> [Study text]
Discount Rate


The term discount rate in Congressional budgeting, generally refers to the “Federal discount rate”, which is the interest the Federal Reserve charges member financial institutions, such as banks and other depository institutions, to borrow directly from it.

Its more general definition is as a factor in the calculation of present value when analyzing a discounted cash flow.

The Discount Rate (Federal Reserve)

[The following is from the Federal Reserve Policy Tools Page: ]

The Discount Rate

The discount rate is the interest rate charged to commercial banks and other depository institutions on loans they receive from their regional Federal Reserve Bank’s lending facility–the discount window. The Federal Reserve Banks offer three discount window programs to depository institutions: primary credit, secondary credit, and seasonal credit, each with its own interest rate. All discount window loans are fully secured.

Under the primary credit program, loans are extended for a very short term (usually overnight) to depository institutions in generally sound financial condition. Depository institutions that are not eligible for primary credit may apply for secondary credit to meet short-term liquidity needs or to resolve severe financial difficulties. Seasonal credit is extended to relatively small depository institutions that have recurring intra-year fluctuations in funding needs, such as banks in agricultural or seasonal resort communities.

The discount rate charged for primary credit (the primary credit rate) is set above the usual level of short-term market interest rates. (Because primary credit is the Federal Reserve’s main discount window program, the Federal Reserve at times uses the term “discount rate” to mean the primary credit rate.) The discount rate on secondary credit is above the rate on primary credit. The discount rate for seasonal credit is an average of selected market rates. Discount rates are established by each Reserve Bank’s board of directors, subject to the review and determination of the Board of Governors of the Federal Reserve System. The discount rates for the three lending programs are the same across all Reserve Banks except on days around a change in the rate.

OMB Circular No. A-94 (Revised)

OMB Circular No. A-94

Guidelines and Discount Rates for Benefit-Cost Analysis of Federal Programs

[The following are the introductory paragraphs from the Circular A-94, but the entire documents need to be considered in its entirety. Emphasis in text added]

1. Purpose. The goal of this Circular is to promote efficient resource allocation through well-informed decision-making by the Federal Government. It provides general guidance for conducting benefit-cost and cost-effectiveness analyses. It also provides specific guidance on the discount rates to be used in evaluating Federal programs whose benefits and costs are distributed over time. The general guidance will serve as a checklist of whether an agency has considered and properly dealt with all the elements for sound benefit-cost and cost-effectiveness analyses.

> [Task objective] Reproduce the discount rate page from "The term discount rate" to "discounted cash flow.", word for word.

> [Information shown]
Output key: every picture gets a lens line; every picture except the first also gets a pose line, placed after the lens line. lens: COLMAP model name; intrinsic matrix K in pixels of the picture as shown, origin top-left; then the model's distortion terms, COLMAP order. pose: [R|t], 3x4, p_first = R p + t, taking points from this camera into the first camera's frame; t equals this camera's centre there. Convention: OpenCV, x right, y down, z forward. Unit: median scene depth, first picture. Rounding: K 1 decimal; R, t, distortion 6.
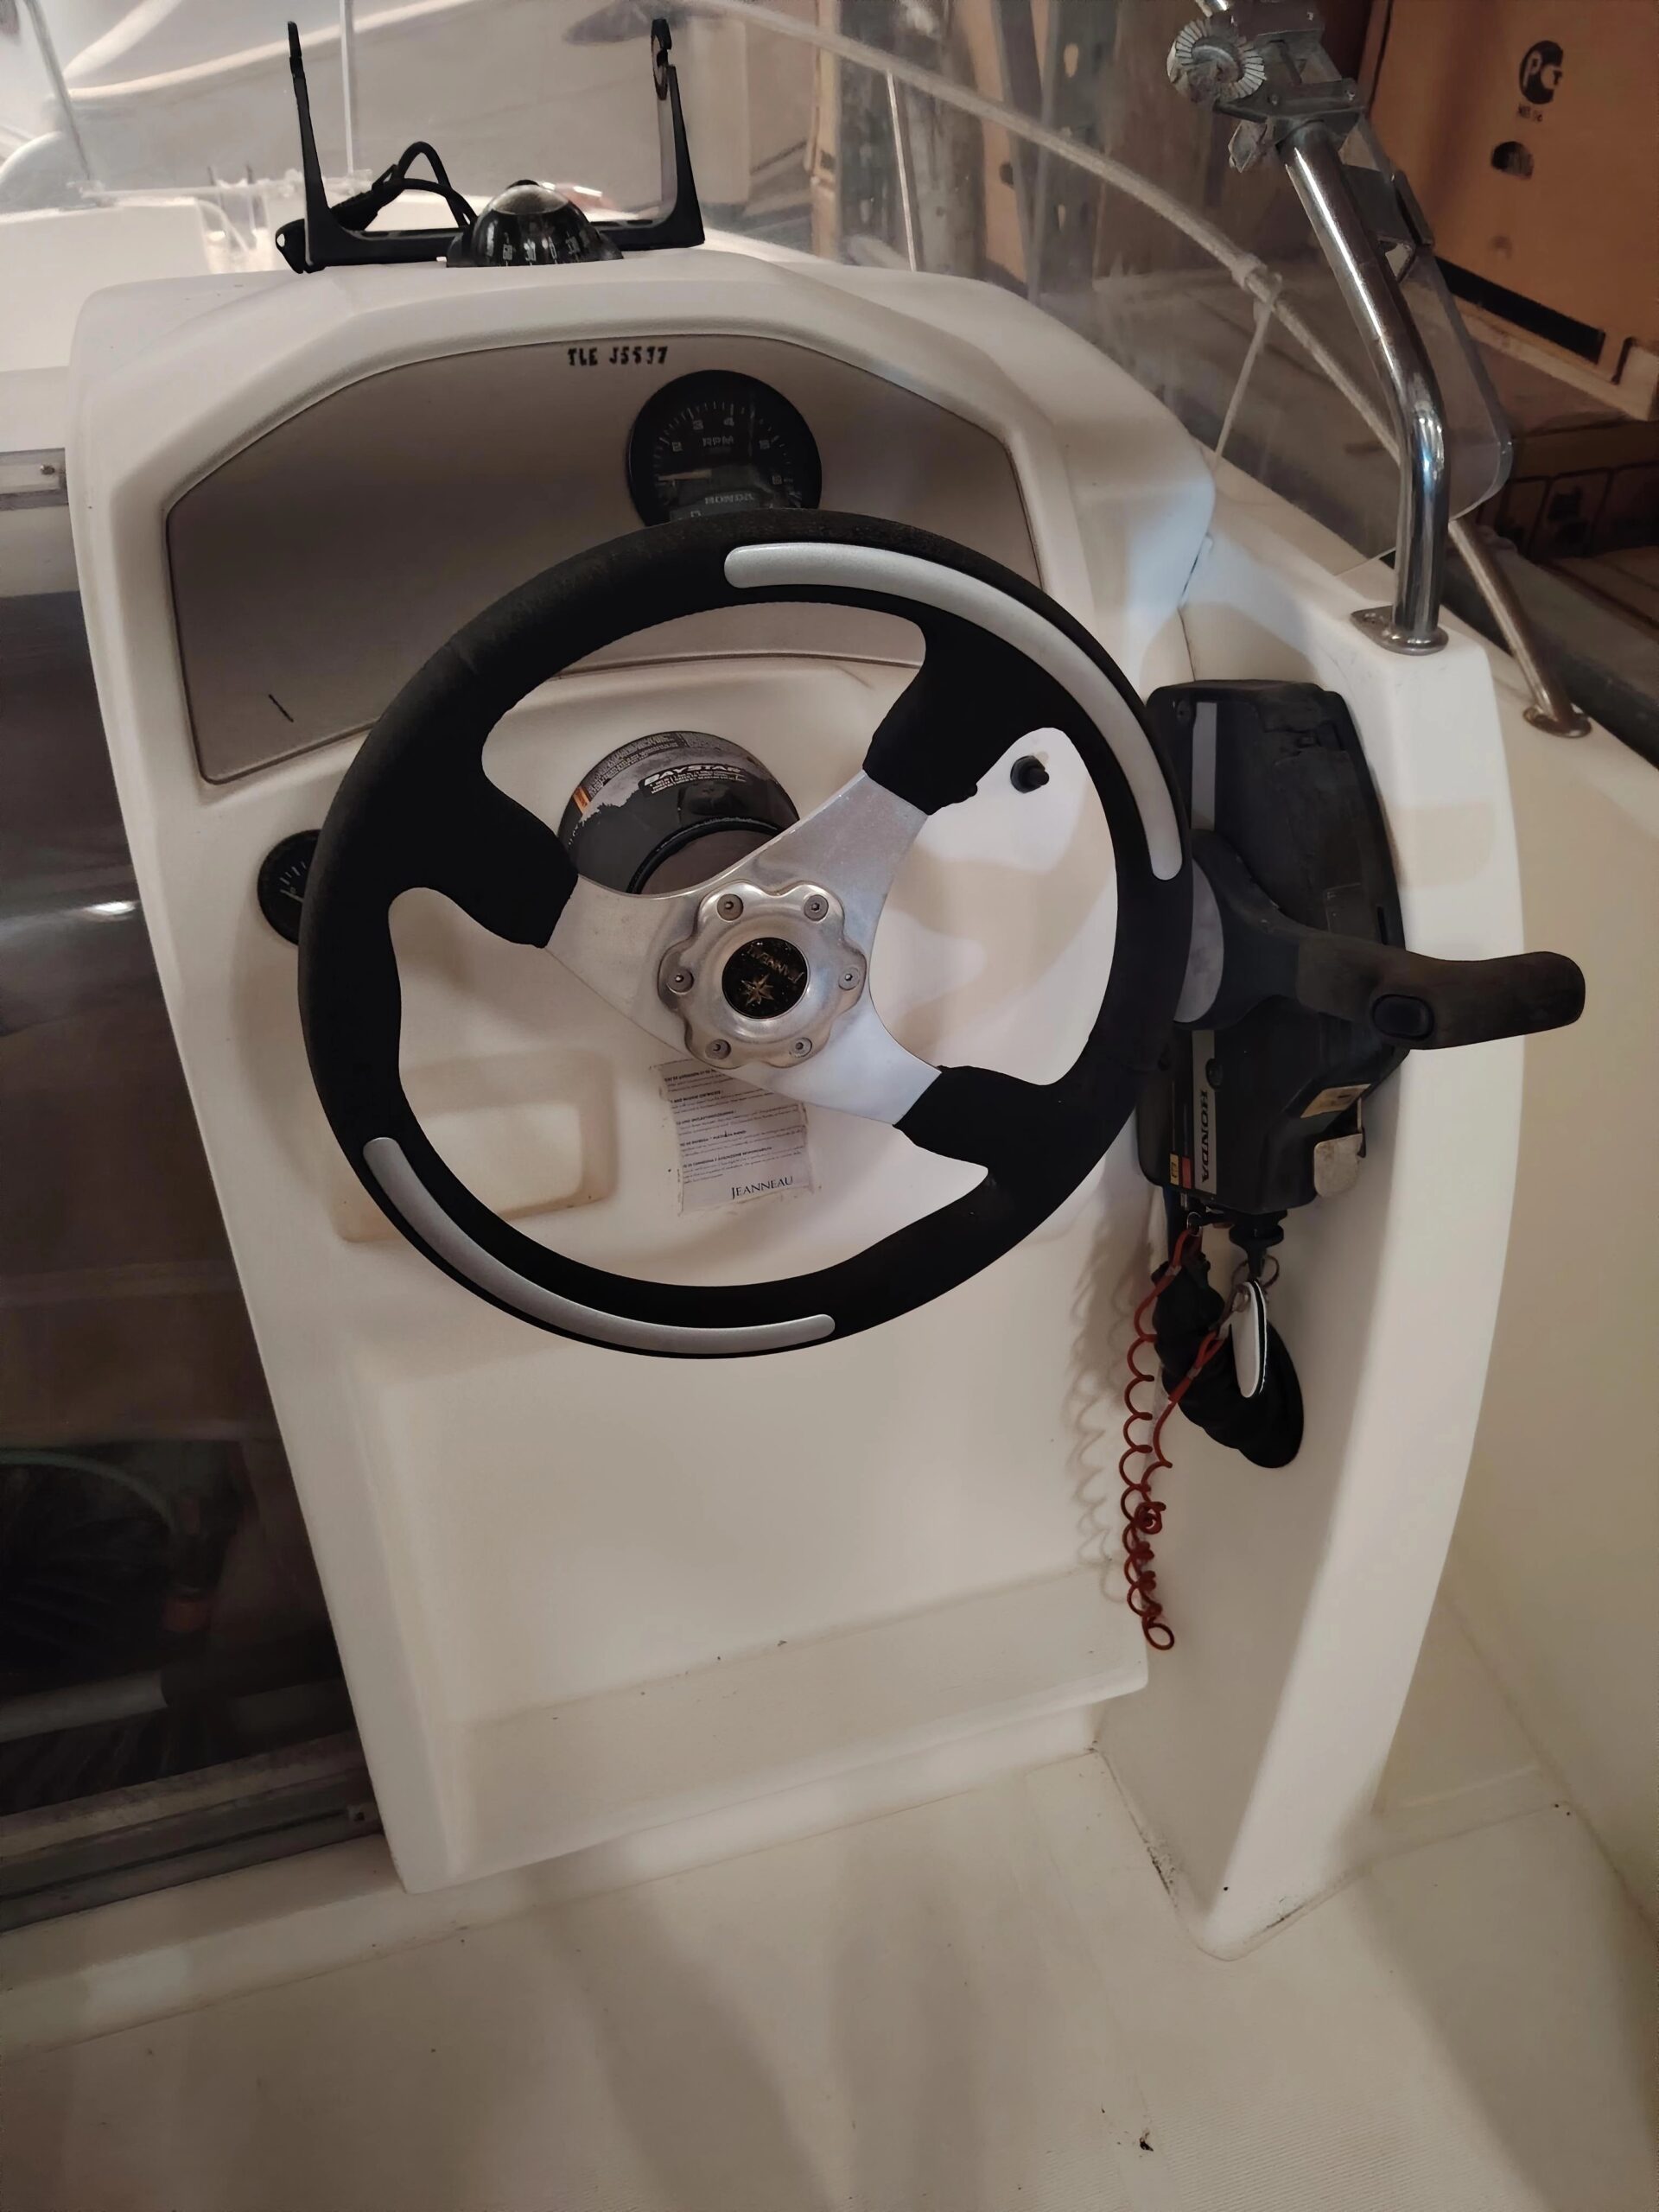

> [Task response]
The term discount rate in Congressional budgeting, generally refers to the “Federal discount rate”, which is the interest the Federal Reserve charges member financial institutions, such as banks and other depository institutions, to borrow directly from it.

Its more general definition is as a factor in the calculation of present value when analyzing a discounted cash flow.